休息室裏安靜無聲,沈枝看著麵前楚楚可憐的女人,收回了這人已經知道教訓的念頭。

明明知道她不好惹,還敢覬覦她的男人,真當她沒脾氣是嗎?

沒等祁宴回答,她先冷笑了一聲。

原本一直盯著祁宴看的陳未央身子一抖,她當然知道自己在做什麽,隻是讓她像沈枝低頭,她受不了。

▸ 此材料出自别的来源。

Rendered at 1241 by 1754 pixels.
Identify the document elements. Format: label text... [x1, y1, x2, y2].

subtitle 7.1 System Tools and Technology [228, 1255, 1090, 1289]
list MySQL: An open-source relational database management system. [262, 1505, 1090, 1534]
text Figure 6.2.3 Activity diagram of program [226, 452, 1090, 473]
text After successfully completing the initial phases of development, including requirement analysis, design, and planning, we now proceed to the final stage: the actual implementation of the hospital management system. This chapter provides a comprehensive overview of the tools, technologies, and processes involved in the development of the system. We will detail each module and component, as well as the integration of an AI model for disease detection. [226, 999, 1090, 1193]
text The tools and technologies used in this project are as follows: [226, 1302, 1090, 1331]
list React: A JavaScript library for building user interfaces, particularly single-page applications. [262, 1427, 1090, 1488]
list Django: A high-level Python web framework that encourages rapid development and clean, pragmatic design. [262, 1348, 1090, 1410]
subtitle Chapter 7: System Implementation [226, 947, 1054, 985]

況且,沈枝隻是抓鬼厲害而已,在現實中,祁宴才是她的後台。

能夠讓自己星途回歸正道的也應該是祁宴。

想到這,她對著沈枝露出了一個害怕的表情,接著又看向了祁宴,眼裏閃著淚花。

她好歹是個女人,祁宴就算再寵沈枝,也不至於在這麽多人麵前給她難堪吧。

“祁總,人家求你呢,不給個回應嗎?”

沈枝環抱著雙手,冷聲說道。

“枝枝希望我有什麽回應?”

祁宴看都沒看陳未央,眼裏隻有沈枝的存在。

他聽著女人吃味的口吻,心裏有些歡喜。

不過,某些讓沈枝不開心的東西,是不配出現在她麵前的。

“你的事,問我做什麽?”

沈枝有些煩了,直接甩開了他的手,朝著不遠處的座位走去。

她這副模樣被其他人看在眼裏,驚訝的同時都紛紛看向祁宴。

像這種大佬要是被自己的女人當著眾人的麵甩臉子一般會是什麽反應,應該會生氣吧?

畢竟這可是事關也顏麵的事情。

陳未央也是這麽想的,她有些高興沈枝做出了這樣的反應,甚至有些得意,原來沈枝這麽不堪一擊。

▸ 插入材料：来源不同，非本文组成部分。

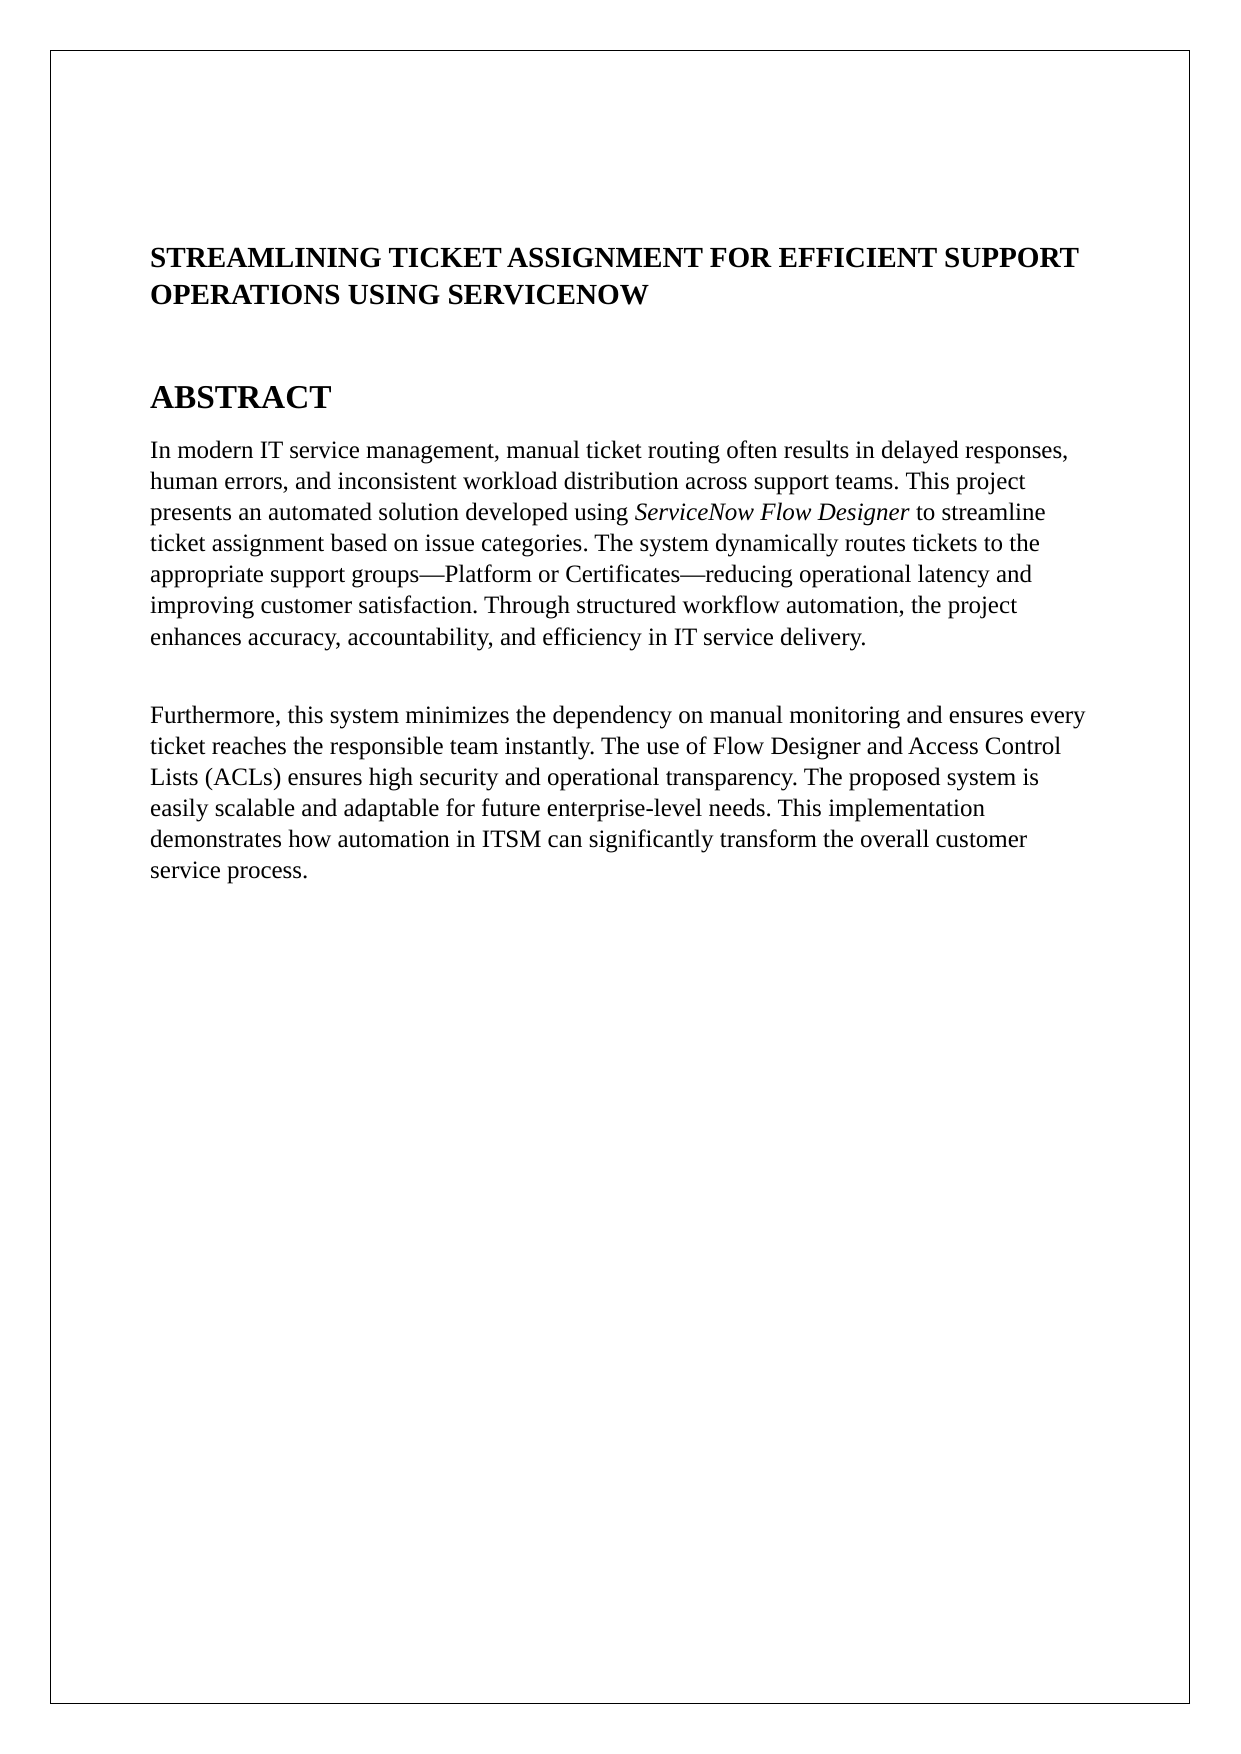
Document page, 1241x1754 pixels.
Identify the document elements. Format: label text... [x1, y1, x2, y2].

text In modern IT service management, manual ticket routing often results in delayed responses, human errors, and inconsistent workload distribution across support teams. This project presents an automated solution developed using ServiceNow Flow Designer to streamline ticket assignment based on issue categories. The system dynamically routes tickets to the appropriate support groups—Platform or Certificates—reducing operational latency and improving customer satisfaction. Through structured workflow automation, the project enhances accuracy, accountability, and efficiency in IT service delivery. [150, 435, 1090, 650]
text ABSTRACT [150, 377, 1090, 416]
text Furthermore, this system minimizes the dependency on manual monitoring and ensures every ticket reaches the responsible team instantly. The use of Flow Designer and Access Control Lists (ACLs) ensures high security and operational transparency. The proposed system is easily scalable and adaptable for future enterprise-level needs. This implementation demonstrates how automation in ITSM can significantly transform the overall customer service process. [150, 669, 1090, 884]
text STREAMLINING TICKET ASSIGNMENT FOR EFFICIENT SUPPORT OPERATIONS USING SERVICENOW [150, 241, 1090, 310]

就這麽一點小手段就能讓她不高興,還在眾目睽睽下落祁宴的臉麵。

這個時候,她需要乘勝追擊。

“祁總,都是我不好,我不該——”

她的話還沒說完,就看到男人瞧都不瞧她一眼,直接大步邁到了沈枝跟前,半蹲著和她的視線齊平。

“生氣了?”

他的語氣很溫柔,帶著別人未曾看過的寵溺。

任誰見他這樣都明白,祁宴並沒有生沈枝的氣,他倒是有些害怕沈枝生他的氣。

“是啊,我生氣了,所以呢?”沈枝抬了抬下巴,居高臨下地昵著他,一副你說要怎麽辦的樣子。

“對不起。”

祁宴直接吐出了這三個字,毫無負擔。

“都是我不好,枝枝要怎麽樣才能原諒我?”

怎麽會這樣?

陳未央不可置信地看著這一幕。

原以為先前捏腿就已經是極限了,可祁宴怎麽能在沈枝麵前這麽沒有底線。

她不願意相信這是真的,她很想告訴自己這隻是沈枝讓祁宴做出來的假象而已,可眼前的種種無一不在刺激她的神經,告訴她,這就是真的。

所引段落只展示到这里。